We might also think that religion might influence Fertility through channels that don’t directly affect (male) occupational choice (especially in Switzerland, where religious affiliation reflects centuries-old political settlements):
swiss.3 <- lm(Fertility~Agriculture + Catholic,data=swiss)
summary(swiss.3)
##
## Call:
## lm(formula = Fertility ~ Agriculture + Catholic, data = swiss)
##
## Residuals:
## Min 1Q Median 3Q Max
## -29.863 -6.350 1.136 7.476 18.056
##
## Coefficients:
## Estimate Std. Error t value Pr(>|t|)
## (Intercept) 59.86392 3.98754 15.013 <2e-16 ***
## Agriculture 0.10953 0.07848 1.396 0.1698
## Catholic 0.11496 0.04274 2.690 0.0101 *
## ---
## Signif. codes: 0 '***' 0.001 '**' 0.01 '*' 0.05 '.' 0.1 ' ' 1
##
## Residual standard error: 11.07 on 44 degrees of freedom
## Multiple R-squared: 0.2483, Adjusted R-squared: 0.2141
## F-statistic: 7.266 on 2 and 44 DF, p-value: 0.001876
Write out the regression equation we have estimated. Interpret the relationships you see.
Let’s also estimate:
swiss.4 <- lm(Fertility~Agriculture + Education,data=swiss)
summary(swiss.4)
Write out the regression equations we have estimated. Interpret the relationships you see.

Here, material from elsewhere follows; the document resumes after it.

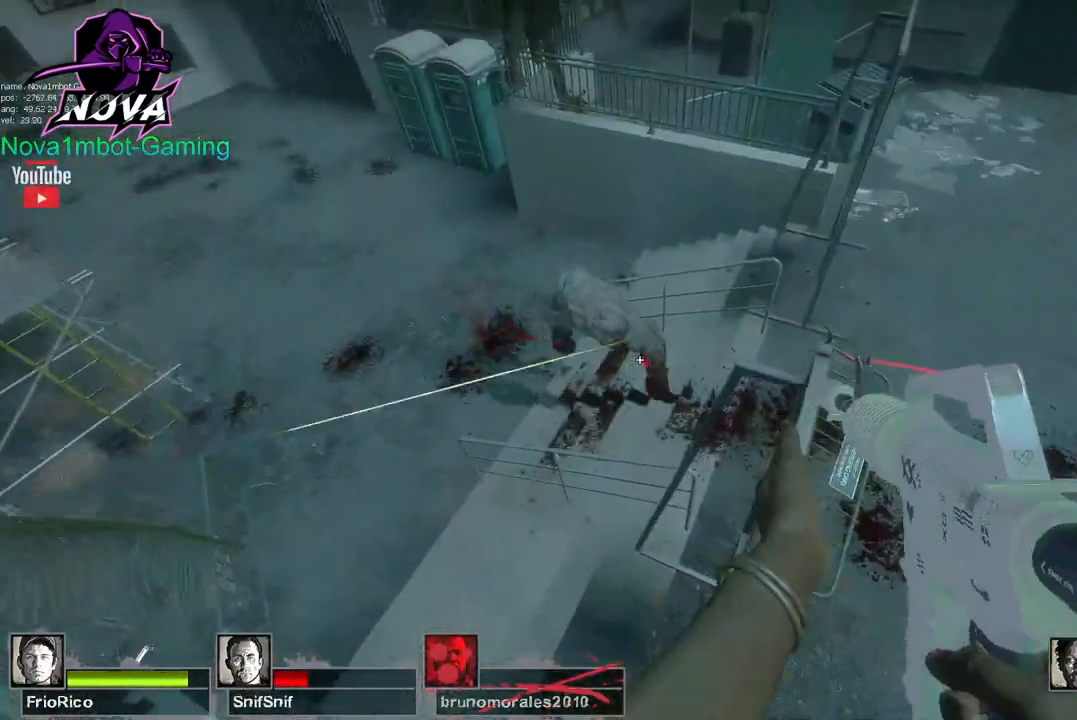
{"keys": ["shift"], "mouse": ["left"], "events": [[134, "s", "up"], [184, "mouse_left", "down"]]}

Finally, let’s throw everything together:
swiss.5 <- lm(Fertility~Agriculture + Infant.Mortality + Catholic + Education,data=swiss)
summary(swiss.5)
And let’s see the results of this (and everything) in tabular format:
| Dependent variable: | |||||
| Swiss Fertility Rates | |||||
| (1) | (2) | (3) | (4) | (5) | |
| Agriculture | 0.194** | 0.209*** | 0.110 | -0.066 | -0.155** |
| (0.077) | (0.069) | (0.078) | (0.080) | (0.068) | |
| Infant.Mortality | 1.886*** | 1.078*** | |||
| (0.535) | (0.382) | ||||
| Catholic | 0.115** | 0.125*** | |||
| (0.043) | (0.029) | ||||
| Education | -0.963*** | -0.980*** | |||
| (0.189) | (0.148) | ||||
| Constant | 60.304*** | 21.955* | 59.864*** | 84.080*** | 62.101*** |
| (4.251) | (11.529) | (3.988) | (5.782) | (9.605) | |
| Observations | 47 | 47 | 47 | 47 | 47 |
| R2 | 0.125 | 0.317 | 0.248 | 0.449 | 0.699 |
| Adjusted R2 | 0.105 | 0.286 | 0.214 | 0.424 | 0.671 |
| Residual Std. Error | 11.816 (df = 45) | 10.554 (df = 44) | 11.074 (df = 44) | 9.479 (df = 44) | 7.168 (df = 42) |
| F Statistic | 6.409** (df = 1; 45) | 10.223*** (df = 2; 44) | 7.266*** (df = 2; 44) | 17.945*** (df = 2; 44) | 24.424*** (df = 4; 42) |
| Note: | p<0.1; p<0.05; p<0.01 | ||||
How does the table present the information from the regression equations we wrote out above? Why present the information as a table? How does the relationship we’re interested in change as we add more variables? Why? Which model should we prefer, and why?